What we said about the paper:
This work involves several groups that systematically explored the many aspects of Daphnia genome. It was clearly a tour de force not limited to obtaining the genomic sequence but that additionally explored the transcriptomic changes under different conditions and/or treatments. Thus, we would expect a paper of this kind to be published in a high profile journal such as Science. However, most of our comments focused on the interpretation of the results more than in the validity of them.
The first observation that there are a lot of Daphnia-specific genes is biased by the fact that this is the first crustacean genome to be sequenced. The sequencing of other crustaceans (outside the Daphnia genre) will undoubtedly decrease this proportion.

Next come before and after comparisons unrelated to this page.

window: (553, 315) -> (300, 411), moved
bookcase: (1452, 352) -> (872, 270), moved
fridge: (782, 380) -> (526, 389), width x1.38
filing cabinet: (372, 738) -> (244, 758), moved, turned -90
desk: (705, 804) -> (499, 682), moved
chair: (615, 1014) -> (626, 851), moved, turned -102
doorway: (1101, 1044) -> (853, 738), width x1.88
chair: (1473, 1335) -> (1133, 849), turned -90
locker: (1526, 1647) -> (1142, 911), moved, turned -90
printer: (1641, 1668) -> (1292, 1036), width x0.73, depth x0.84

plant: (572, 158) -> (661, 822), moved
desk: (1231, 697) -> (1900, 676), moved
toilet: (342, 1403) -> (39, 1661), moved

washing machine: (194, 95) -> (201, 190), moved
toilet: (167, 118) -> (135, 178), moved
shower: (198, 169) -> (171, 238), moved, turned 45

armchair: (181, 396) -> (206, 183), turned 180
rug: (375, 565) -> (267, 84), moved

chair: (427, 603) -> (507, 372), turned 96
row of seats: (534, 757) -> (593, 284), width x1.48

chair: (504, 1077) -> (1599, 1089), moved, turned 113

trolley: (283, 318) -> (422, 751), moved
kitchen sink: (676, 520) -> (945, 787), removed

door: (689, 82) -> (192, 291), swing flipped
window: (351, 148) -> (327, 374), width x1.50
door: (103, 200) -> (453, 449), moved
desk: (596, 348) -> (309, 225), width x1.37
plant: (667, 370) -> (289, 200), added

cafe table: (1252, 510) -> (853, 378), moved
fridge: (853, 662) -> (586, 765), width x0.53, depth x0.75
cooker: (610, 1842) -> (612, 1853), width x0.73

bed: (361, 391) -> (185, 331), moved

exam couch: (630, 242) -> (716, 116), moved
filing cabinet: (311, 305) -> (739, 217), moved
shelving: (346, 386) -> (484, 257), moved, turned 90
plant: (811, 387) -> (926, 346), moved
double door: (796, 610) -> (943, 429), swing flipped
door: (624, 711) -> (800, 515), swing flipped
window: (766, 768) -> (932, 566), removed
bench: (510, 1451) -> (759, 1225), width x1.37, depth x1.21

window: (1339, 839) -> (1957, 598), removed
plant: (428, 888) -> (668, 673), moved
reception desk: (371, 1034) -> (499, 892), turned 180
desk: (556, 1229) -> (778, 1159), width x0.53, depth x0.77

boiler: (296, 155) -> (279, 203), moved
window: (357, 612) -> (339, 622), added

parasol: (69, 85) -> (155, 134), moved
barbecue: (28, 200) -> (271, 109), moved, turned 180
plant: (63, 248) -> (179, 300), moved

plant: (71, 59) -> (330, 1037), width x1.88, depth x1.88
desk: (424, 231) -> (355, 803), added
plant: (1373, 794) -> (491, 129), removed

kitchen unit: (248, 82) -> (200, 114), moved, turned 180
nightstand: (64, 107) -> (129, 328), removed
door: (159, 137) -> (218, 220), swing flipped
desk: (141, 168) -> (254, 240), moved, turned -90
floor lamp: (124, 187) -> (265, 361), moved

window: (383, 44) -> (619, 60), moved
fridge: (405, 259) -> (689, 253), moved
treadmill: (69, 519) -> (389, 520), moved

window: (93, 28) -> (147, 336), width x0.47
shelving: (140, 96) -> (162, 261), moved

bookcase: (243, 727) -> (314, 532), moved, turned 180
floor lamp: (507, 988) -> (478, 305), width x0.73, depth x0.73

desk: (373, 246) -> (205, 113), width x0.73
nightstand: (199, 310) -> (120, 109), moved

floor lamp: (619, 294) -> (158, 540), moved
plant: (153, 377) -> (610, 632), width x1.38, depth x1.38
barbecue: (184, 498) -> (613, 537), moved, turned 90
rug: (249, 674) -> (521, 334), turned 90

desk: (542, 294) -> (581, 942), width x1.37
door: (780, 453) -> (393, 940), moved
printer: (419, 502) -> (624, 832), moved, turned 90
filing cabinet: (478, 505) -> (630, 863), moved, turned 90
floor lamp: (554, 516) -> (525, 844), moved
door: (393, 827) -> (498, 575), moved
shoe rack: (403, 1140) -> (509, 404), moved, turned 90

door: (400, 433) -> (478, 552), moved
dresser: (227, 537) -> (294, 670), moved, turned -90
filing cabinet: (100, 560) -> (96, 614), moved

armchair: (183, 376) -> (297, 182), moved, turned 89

It is true, however, that many of these genes have no known homolog in insects, and that may still indicates an expansion within the crustacean lineage.
One of the most controversial topics is the effect of Gene Conversion in the analyses. Lynch and Conery (2000) showed that the gene content of genomes is a consequence of non-adaptive high rate of gene turnover. However, Teshima and Innan (2004) explored the effects of gene conversion in those studies estimating the age of gene duplications. Consequently, the authors of the present paper corrected for Gene Conversion. However, Gene Conversion is often detected using conservative approaches to prevent false positives, and that may produce that many true positives were not filtered out of the final datasets. We did not get deeper into the discussion because we did not know exactly how the Gene Conversion was calculated.
There was some discussion about the fact that all-against-all pairwise comparisons are used to calculate the age distribution of genes (Fig. 1D). Large recently expanded gene families may significantly contribute to reduce the average gene divergence, biasing the results.
A last comment involves the interpretation that retained genes are enriched for certain metabolic pathways, meaning that genes co-duplicate in the same metabolic sub-network. However, this pattern is observed for less than 20 gene families, involved in 7 sub-networks. Whether these results can be generalized needs to be further explored.